──その日アイリーンは不思議な夢を見た。
なぜだか自分が夜会にいる夢だった。
纏うドレスはクリーム色。
幾重にも重なったレースの裾にはキラキラとした若草色の糸で蔓草のような模様が繊細に縫われており、橙色や金色の鉱石が鏤められている。何とも随分と華美な装いだった。
しかし、鏡の中に映る自分の顔に靄がかかってはっきりと分からない。髪色は同じだが、明らかに瞳の色が違う。
薔薇色ではない──深い赤だ。
それに心なしか顔立ちも違う気がするので……自分ではない事は分かった。
鏡の中を今一度覗こうとするが、やはり自分の顔が見えず段々と目眩がしてきた。
奇妙だった。夢だと分かるものの自分の意思など関係なく身体は勝手に動くのだ。もはや見知らぬ他人の身体に入り込んで、観客になっている心地がする。
絢爛豪奢な調度品。眩い程のシャンデリア。響き渡る音楽に合わせて手を取り合い踊る男女──何もかもが珍しいものだらけでアイリーンはジッと見たいところだが、この人物の視界はクラクラと揺れていた。
やがて辿り着いた先はバルコニーだった。
そこにあるベンチに腰かけて空を眺めると、金銀に輝く星々がまたたいていた。
つい先程ジャスパーと眺めた星空で見つけたものと同じ配列の星もある。そんな事を考えていた矢先だった。
「あんた大丈夫か? 具合でも悪いのか?」
どこかジャスパーに似た青年の声だった。振り返って直ぐに映った顔にアイリーンは呆然としてしまった。
鳶色の髪に、釣り上がった瞳はあまりにもジャスパーに似ていたからだ。しかし、彼も瞳の色は違う。漏れた光に映る彼の瞳は若苗色だった。
「……ん。あんた、エルン・ジーアのシャーロット王女か?」
──エルン・ジーアのシャーロット。
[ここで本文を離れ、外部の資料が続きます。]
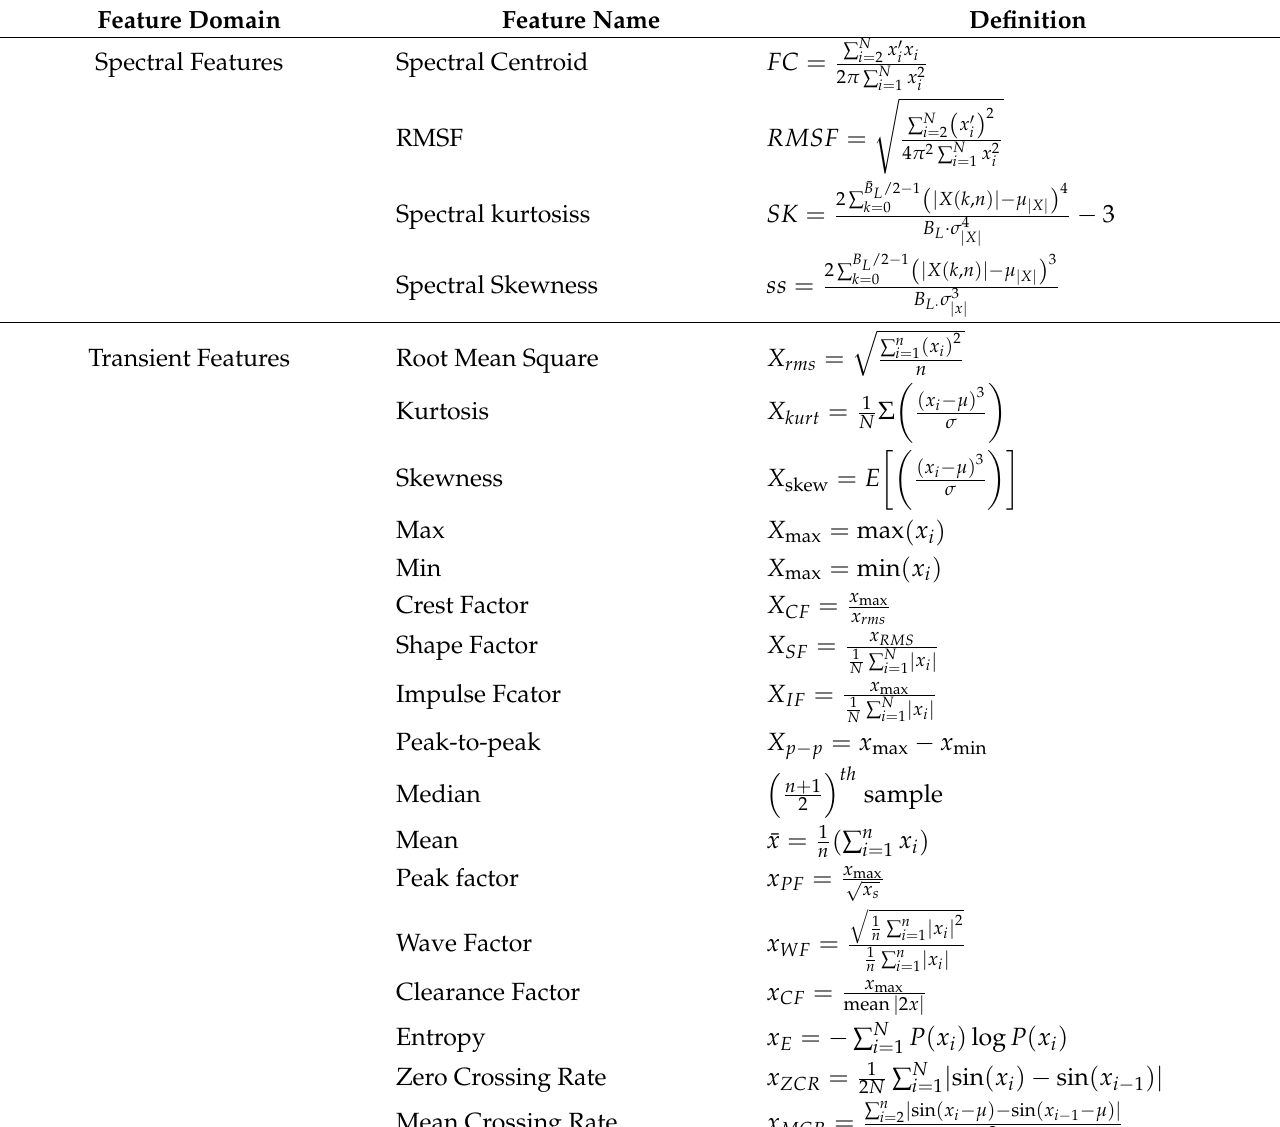
Table 3. Extracted features and their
そう呼ばれた彼女は「ええ」と答えるが、途端に音が消えた。
何か話をしているが唇は読めない。
ジャスパーによく似た男はどこか照れたような顔で笑う。釣り上がった目を細めて頬を掻く仕草までそっくりだ。
しかし、夢にしてはよく出来すぎている。
エルン・ジーアのシャーロット王女……もしや、まさか。
初代女神となった王女ではないのかと自然と結び付いてしまう。
(……発音が違うだけで国名は女神信仰と同じ。これって)
アイリーンは彼女の視界に必死に食らい付く。
だが、途端にひやりとした感触が背筋に這う。瞬く間に、ミシミシと手足の骨が潰されるような感触がしてアイリーンはハッと目を覚ました。
──侵食だ。
目を見開き大粒の涙を溜めたアイリーンは悲鳴をあげぬように歯を食いしばる。
それから暫くしてピキピキと亀裂が走るような音が止まったと同時アイリーンの瞳から大粒の涙が流れ出した。
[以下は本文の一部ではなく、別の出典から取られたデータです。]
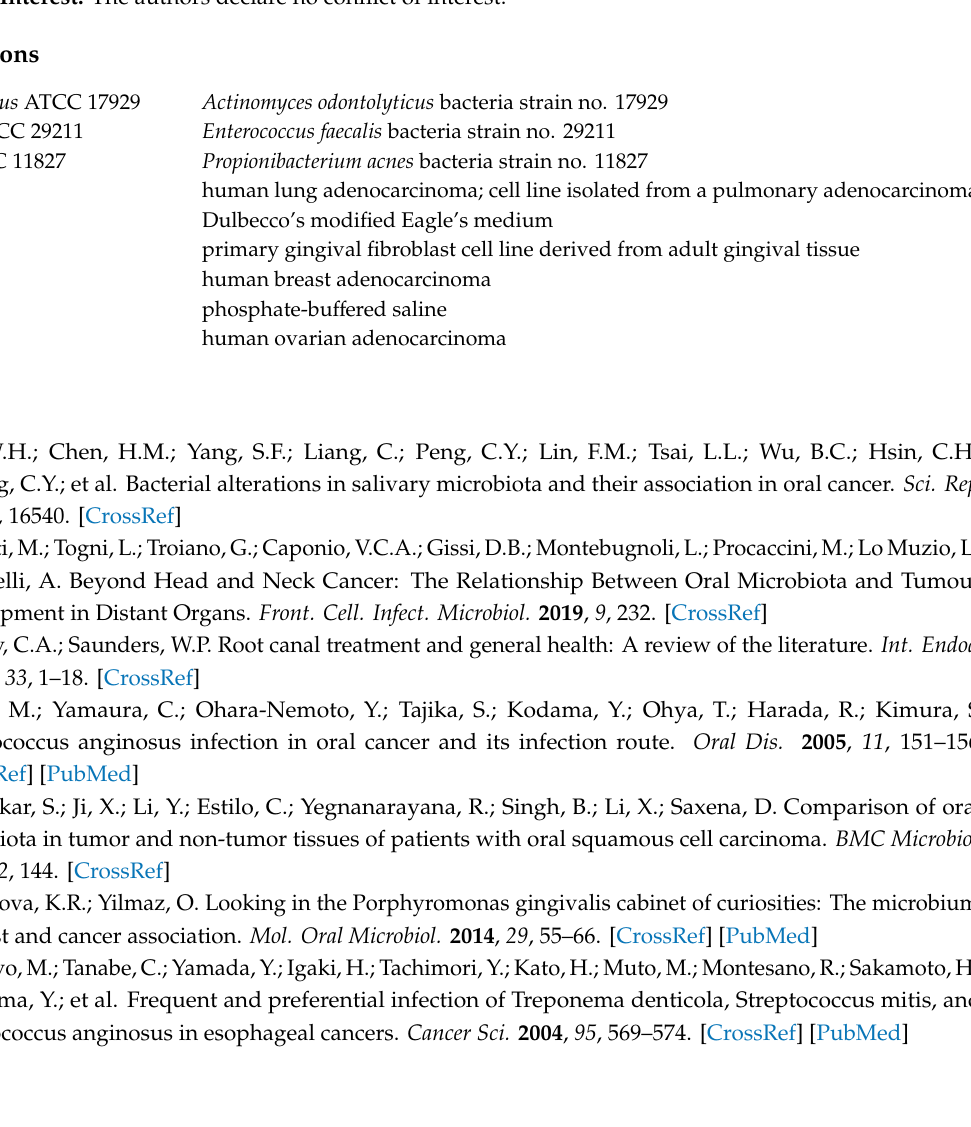
Figure S1: Impact of anaerobic conditions on cancerogenic potential of cultured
荒い息を吐きつつ手を見ると手の甲にあった侵食が進んだ事が分かる。足に関しては今確認する元気もないが、今も不快な痺れが残っている。
しかし随分と久しかった。これが日中に起きるのも珍しい。
神妙に思いつつ起き上がったアイリーンは、ナイトテーブルに置かれた水差しからコップに注ぐと、それを一気に煽った。